According to 2020 data from the Canadian Centre for Policy Alternatives, Toronto, On. reported the highest median toddler fees last year at $1,578 a month, followed by Richmond Hill, On., at $1,327 and Richmond, B.C. at $1,300.
Calgary ranks the highest among Albertan cities, at $1,250 per month.
Trudeau said the agreement shows that two governments, with differing perspectives on a range of issues, can find common ground.
“The provinces and the federal government don’t always get along on everything and there are always going to be points of disagreement but I’m really, really pleased to be here today with Premier Kenney and the Government of Alberta to demonstrate that on the things that matter most to citizens …we can get big things done,” he said.
Kenney said the deal, negotiated by his Minister of Children’s Services Rebecca Schulz, meets the unique needs of Albertan parents.
“This means that all types of licensed child care for kids up to kindergarten like preschools, daycare, and licensed family day homes will now be supported through this deal with the federal government,” said Kenney.
More than half of child-care spaces in Alberta are in private settings.
The money will go towards creating operating grants, raising subsidy programs to help low-income families, and increasing infant care spaces.

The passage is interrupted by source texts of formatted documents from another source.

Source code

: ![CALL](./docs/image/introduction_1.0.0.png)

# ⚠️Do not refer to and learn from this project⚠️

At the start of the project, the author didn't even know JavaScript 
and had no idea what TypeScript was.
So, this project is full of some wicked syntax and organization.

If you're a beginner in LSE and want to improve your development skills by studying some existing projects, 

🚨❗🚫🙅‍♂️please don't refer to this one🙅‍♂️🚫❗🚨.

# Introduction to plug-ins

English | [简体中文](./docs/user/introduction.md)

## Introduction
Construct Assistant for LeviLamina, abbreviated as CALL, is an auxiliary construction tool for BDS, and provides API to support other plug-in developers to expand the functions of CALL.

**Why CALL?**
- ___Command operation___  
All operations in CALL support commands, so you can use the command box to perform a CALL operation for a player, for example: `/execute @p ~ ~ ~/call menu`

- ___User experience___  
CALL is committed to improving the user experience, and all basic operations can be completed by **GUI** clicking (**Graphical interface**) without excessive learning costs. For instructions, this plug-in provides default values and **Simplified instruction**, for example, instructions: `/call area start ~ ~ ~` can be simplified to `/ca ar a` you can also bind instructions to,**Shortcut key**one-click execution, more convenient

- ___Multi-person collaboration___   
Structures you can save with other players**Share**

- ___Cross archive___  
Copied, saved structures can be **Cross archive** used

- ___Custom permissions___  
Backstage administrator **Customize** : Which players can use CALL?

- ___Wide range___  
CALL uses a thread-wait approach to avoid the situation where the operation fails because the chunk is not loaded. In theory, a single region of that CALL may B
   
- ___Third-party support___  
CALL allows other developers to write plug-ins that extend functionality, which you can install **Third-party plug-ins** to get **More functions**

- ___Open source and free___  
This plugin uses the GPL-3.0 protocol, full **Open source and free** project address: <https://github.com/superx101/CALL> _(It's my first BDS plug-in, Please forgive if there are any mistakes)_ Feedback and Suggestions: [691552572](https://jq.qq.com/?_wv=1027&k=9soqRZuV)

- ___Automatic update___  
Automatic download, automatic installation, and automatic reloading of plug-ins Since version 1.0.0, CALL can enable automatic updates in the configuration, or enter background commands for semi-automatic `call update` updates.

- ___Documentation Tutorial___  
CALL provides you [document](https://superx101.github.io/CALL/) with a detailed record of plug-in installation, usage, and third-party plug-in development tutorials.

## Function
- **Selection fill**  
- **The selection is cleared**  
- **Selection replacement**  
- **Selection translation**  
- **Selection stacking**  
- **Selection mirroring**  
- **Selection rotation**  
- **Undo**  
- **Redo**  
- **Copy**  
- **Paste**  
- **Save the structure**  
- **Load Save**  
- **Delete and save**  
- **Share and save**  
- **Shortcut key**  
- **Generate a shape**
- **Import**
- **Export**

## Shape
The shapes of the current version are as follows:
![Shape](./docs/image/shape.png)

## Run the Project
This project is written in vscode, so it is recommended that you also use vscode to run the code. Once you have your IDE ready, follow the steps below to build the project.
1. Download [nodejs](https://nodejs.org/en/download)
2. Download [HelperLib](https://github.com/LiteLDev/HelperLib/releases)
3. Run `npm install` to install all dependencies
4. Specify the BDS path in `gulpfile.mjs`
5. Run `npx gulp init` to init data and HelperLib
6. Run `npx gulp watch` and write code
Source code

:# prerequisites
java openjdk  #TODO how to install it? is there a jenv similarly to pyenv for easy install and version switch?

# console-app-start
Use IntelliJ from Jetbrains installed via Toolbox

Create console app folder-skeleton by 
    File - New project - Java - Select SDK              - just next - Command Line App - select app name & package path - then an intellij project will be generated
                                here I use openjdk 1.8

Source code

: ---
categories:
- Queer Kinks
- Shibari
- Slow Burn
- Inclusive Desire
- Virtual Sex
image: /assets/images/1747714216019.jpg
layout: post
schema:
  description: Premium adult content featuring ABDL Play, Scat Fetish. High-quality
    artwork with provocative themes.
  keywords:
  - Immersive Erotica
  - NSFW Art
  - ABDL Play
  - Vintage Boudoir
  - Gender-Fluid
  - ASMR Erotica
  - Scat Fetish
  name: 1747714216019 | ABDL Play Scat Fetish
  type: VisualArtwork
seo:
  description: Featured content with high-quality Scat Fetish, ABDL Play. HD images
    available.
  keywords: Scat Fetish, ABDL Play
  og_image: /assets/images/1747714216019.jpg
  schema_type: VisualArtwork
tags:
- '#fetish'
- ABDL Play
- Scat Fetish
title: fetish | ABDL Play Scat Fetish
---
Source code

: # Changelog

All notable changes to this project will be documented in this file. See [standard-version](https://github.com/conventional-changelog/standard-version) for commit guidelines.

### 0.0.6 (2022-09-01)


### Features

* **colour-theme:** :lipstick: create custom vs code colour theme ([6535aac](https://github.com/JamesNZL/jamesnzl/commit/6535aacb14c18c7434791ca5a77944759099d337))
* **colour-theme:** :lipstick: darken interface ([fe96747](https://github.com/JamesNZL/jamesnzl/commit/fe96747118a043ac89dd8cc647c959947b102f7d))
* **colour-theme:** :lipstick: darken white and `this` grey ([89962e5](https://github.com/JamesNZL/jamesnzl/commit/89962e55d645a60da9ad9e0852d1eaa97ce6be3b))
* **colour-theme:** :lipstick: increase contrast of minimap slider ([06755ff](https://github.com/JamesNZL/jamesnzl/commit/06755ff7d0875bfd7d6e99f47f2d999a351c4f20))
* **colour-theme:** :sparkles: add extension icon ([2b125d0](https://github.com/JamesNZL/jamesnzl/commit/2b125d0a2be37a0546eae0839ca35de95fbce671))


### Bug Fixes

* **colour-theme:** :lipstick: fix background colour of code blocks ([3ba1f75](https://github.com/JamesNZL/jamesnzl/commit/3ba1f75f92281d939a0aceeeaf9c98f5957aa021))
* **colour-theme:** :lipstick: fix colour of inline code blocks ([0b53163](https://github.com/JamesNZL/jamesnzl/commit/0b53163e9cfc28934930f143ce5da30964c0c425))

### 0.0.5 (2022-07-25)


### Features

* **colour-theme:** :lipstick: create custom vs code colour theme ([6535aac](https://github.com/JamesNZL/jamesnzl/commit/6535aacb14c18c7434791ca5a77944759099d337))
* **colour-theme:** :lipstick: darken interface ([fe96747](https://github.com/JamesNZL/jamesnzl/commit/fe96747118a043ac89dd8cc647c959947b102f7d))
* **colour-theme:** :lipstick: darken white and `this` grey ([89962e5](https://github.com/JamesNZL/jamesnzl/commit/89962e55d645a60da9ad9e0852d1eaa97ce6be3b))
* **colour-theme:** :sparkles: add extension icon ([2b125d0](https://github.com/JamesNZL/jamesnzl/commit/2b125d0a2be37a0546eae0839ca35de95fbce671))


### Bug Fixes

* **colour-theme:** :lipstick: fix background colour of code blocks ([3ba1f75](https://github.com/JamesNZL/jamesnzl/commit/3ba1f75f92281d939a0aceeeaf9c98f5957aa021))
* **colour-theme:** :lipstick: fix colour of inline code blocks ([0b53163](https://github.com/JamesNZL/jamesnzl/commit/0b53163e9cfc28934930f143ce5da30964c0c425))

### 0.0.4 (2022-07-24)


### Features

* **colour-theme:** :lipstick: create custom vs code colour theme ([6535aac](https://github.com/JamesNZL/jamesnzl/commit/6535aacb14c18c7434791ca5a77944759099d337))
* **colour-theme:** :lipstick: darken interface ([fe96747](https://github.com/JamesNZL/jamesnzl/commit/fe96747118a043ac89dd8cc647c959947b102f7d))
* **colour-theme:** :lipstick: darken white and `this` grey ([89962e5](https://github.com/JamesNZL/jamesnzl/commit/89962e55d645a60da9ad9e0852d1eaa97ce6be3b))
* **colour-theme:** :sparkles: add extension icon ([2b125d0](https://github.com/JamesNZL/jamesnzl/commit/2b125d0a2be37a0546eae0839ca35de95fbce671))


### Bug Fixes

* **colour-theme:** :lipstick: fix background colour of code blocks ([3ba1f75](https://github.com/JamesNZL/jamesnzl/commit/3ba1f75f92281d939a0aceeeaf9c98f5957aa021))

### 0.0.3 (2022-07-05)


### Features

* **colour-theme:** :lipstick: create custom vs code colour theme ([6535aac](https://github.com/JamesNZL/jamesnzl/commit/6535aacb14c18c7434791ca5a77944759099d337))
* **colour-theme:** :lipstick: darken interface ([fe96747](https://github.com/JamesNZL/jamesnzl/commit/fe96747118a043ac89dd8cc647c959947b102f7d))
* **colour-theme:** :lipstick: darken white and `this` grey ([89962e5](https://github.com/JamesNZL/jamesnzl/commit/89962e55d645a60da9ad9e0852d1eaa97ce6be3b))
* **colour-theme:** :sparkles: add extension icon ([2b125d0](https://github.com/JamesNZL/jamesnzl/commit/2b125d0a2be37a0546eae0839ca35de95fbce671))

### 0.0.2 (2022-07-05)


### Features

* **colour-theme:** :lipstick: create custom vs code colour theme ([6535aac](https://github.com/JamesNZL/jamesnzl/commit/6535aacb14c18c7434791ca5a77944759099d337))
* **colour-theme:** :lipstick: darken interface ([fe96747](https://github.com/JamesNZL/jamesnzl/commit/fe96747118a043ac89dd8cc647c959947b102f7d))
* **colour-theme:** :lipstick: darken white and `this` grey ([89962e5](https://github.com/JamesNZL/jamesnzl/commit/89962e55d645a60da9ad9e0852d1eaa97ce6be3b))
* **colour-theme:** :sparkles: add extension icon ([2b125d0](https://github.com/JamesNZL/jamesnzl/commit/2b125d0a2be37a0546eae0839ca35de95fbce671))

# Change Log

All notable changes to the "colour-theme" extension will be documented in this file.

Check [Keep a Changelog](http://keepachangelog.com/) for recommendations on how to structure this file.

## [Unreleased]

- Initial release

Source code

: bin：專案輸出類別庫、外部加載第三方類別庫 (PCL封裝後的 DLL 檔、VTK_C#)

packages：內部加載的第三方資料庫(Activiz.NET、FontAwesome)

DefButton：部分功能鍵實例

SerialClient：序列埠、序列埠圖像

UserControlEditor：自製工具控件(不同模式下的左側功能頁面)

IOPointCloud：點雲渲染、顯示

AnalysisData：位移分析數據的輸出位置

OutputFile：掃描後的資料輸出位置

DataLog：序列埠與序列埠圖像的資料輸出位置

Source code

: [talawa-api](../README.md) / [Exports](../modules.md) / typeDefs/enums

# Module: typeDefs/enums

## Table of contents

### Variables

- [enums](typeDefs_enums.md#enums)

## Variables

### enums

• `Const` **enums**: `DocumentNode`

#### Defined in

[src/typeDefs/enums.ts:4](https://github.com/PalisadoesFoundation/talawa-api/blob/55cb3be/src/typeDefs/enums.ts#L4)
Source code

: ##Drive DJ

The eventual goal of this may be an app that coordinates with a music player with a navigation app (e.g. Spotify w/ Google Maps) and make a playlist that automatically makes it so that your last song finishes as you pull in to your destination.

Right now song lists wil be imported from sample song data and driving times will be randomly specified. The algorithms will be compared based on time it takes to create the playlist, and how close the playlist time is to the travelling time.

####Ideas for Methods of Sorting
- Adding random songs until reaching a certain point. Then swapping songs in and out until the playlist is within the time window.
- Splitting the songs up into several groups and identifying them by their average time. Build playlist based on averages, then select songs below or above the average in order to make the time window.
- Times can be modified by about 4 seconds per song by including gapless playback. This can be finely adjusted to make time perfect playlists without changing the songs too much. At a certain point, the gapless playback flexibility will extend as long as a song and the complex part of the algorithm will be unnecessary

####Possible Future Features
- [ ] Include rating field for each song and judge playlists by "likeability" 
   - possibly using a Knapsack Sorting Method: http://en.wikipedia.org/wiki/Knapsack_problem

Kenney was asked why the province didn’t get the same flexibility in their deal as Quebec did with its. The federal government is working with the province separately to enhance their already low-cost child-care framework.
“We certainly wanted the same flexibility as Quebec. Of course, Quebec has had their own program for many years but they got, I understand, complete flexibility in their agreement, which we would have preferred,” he said.
“But at the end of the day, this is the best deal that we could get.”
Trudeau responded stating that Quebec’s arrangement isn’t a question of flexibility.
“Quebec already has $10 a day child care, indeed it’s $8.50. So it made no sense for us to impose conditions that they have already surpassed. It’s not about treating one province differently,” he said.
Karina Gould, minister of families, children and social development spoke to negotiations with Ontario, noting that Ottawa is still waiting for an action plan from the province.
“As has been the case with every single province and territory across the country, seven months ago, the Government of Canada sent a terms sheet basically explaining what our objectives are with regards to fee reduction, space creation, and workforce development,” she said.
“We’re still waiting for more details from the province of Ontario.”
The Liberal’s 2021 budget stipulates that Ottawa will authorize the transfer of the first batch of funding as soon as bilateral agreements are reached.